Margaret Thatcher. The much-maligned Iron Lady set the pace for the rollback of nationalized industries throughout Western Europe, doing the heavy lifting needed to change England from the Sex Pistols' land of "no future" to today's Cool Britannia. More important, she outsmarted the racist "repatriation" crowd that put her into office through pro-small-business policies that helped complete the Pakistanization of the U.K. On top of it all, she was the only reliable supporter of the U.S. in the Cold War's final stages.

Clarence Thomas. After surviving the Hiroshima of confirmation hearings, Thomas has emerged as an all-too-rare advocate on the Supreme Court for federalism, the enumerated powers doctrine, and a constrained view of the Commerce Clause. He's also a reliable defender of freedom of speech in such diverse contexts as advertising, broadcasting, and campaign contributions.

The Tiananmen Square martyr. By putting his life on the line in front of his government's tanks, he provided not only one of the most memorable images of the last 35 years but one of the most inspiring too. The free China of the future owes him a statue or two.
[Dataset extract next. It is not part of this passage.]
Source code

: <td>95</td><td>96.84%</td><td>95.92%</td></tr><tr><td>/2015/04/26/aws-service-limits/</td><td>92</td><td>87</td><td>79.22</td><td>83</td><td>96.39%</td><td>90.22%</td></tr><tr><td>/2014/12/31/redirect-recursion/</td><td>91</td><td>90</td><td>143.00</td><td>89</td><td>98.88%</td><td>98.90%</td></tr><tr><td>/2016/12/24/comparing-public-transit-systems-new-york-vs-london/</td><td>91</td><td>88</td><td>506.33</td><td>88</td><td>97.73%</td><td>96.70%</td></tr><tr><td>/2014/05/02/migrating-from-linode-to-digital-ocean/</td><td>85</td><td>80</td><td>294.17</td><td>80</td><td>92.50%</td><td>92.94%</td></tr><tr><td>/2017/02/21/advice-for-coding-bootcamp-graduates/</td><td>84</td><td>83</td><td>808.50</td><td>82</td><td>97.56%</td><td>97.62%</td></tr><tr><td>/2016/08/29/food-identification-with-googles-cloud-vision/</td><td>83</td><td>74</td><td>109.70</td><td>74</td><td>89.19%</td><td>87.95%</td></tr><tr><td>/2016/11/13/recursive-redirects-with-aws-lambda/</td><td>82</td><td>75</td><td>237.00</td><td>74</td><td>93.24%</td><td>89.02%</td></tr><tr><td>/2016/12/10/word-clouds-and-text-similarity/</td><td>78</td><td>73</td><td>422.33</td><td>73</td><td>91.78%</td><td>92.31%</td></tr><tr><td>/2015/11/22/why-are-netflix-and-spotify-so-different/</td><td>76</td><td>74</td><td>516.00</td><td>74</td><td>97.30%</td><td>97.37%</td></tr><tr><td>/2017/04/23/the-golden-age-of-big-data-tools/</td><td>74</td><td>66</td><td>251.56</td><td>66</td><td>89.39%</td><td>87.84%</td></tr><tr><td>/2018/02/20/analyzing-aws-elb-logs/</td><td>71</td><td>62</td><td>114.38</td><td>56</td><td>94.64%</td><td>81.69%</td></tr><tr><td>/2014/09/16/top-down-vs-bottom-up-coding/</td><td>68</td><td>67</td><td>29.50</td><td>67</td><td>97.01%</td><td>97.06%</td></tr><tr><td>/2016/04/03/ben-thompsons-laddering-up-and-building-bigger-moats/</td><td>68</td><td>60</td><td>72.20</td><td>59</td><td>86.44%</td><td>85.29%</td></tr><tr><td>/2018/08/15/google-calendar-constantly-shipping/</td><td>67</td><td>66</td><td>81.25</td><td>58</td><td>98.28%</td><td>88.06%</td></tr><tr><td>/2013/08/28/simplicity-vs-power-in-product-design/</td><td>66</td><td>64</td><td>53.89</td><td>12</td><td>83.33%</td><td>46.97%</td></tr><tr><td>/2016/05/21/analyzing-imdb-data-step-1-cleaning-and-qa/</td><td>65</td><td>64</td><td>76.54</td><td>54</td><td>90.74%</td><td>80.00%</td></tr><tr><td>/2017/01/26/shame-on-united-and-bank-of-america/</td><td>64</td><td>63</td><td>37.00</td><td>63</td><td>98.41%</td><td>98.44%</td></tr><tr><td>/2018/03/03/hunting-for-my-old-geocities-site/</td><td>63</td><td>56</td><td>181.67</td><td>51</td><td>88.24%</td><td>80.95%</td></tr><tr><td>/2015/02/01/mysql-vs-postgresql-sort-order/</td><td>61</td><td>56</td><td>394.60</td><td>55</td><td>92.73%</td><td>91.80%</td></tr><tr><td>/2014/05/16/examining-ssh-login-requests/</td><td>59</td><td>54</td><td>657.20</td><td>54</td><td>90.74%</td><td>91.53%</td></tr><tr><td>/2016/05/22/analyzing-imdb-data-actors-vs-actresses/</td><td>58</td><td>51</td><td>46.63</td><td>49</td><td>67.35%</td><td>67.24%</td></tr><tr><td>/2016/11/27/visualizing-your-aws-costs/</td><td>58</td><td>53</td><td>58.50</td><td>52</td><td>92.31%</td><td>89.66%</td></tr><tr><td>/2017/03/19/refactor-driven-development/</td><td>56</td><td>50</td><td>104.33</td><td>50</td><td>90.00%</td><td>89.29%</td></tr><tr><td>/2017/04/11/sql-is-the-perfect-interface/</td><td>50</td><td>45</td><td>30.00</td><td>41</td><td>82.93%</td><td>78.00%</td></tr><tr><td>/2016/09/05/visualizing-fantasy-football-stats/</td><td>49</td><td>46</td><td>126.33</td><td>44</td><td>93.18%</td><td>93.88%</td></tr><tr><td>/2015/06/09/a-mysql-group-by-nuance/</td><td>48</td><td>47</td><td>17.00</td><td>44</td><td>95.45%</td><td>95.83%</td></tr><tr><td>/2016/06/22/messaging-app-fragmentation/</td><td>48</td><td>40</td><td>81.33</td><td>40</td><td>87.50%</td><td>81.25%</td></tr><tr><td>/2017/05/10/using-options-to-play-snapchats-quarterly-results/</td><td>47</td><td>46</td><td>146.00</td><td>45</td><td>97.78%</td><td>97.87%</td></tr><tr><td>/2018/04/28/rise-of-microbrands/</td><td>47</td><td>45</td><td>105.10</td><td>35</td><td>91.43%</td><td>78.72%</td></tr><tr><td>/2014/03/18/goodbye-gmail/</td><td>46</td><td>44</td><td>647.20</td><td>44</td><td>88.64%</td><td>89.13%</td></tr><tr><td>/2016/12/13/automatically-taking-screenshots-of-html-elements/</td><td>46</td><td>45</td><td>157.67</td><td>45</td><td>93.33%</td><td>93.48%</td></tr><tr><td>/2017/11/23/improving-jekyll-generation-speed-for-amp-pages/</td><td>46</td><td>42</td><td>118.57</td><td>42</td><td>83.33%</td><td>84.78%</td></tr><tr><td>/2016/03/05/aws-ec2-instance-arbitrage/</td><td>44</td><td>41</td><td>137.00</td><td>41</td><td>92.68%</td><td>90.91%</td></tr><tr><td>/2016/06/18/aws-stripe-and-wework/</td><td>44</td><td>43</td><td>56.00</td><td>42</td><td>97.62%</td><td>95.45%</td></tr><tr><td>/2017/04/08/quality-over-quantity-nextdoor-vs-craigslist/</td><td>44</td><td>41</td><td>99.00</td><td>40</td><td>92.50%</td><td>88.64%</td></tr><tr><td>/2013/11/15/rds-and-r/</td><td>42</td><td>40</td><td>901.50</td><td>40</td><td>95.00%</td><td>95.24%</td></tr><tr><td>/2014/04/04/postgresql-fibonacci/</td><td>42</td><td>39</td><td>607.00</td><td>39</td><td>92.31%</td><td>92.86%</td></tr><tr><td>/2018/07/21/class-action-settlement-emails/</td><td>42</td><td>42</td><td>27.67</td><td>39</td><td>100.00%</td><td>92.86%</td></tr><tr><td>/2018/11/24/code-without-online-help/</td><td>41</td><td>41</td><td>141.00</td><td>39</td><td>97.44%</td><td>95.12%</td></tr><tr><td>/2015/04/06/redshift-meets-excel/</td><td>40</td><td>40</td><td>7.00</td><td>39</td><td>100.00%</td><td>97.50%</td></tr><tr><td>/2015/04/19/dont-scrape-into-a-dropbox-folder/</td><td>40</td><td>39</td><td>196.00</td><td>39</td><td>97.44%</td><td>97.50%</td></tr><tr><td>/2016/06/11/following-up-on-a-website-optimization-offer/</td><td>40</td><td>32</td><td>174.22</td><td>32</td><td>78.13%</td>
Ted Turner. By launching CNN, the socialist idiot savant created the 24-hour news cycle, familiarized audiences around the world with the idea of globalization, proved the necessity of cable television, and inspired countless imitators who have collectively reshaped and improved the news media by giving voice to more and more viewpoints. Bonus points: After 50 years of confrontation via the Olympics, Turner's ironically titled Goodwill Games flop provided a hint that the Soviet Union likely would end with not a bang but a whimper.

Evan Williams. With a little luck and a lot of technology, Williams did as much as anyone in history to provide the once-scarce freedom of the press to millions of individuals, through his co-founding of Pyra Labs, which introduced easy-to-use Blogger technology and free-as-air Blogspot hosting to the masses.

The Yuppie. This widely reviled Reagan-era social construct opened up to ordinary people countless pleasures and pursuits once reserved for the upper class, from "gourmet" food to good-looking cars to nicely designed furniture to fancy-pants literary devices to an obsession with Tuscany. In striving "upward," Yuppies spurred a massive exfoliation of choice at all levels of American society.

Phil Zimmermann. By inventing and distributing Pretty Good Privacy, a free, easy, and damn-nigh uncrackable e-mail encryption program, he gave dissidents everywhere the ability to communicate without fear—all while challenging his own government's attempt to control that ability. He's living proof that a single individual with a good idea can make a huge difference.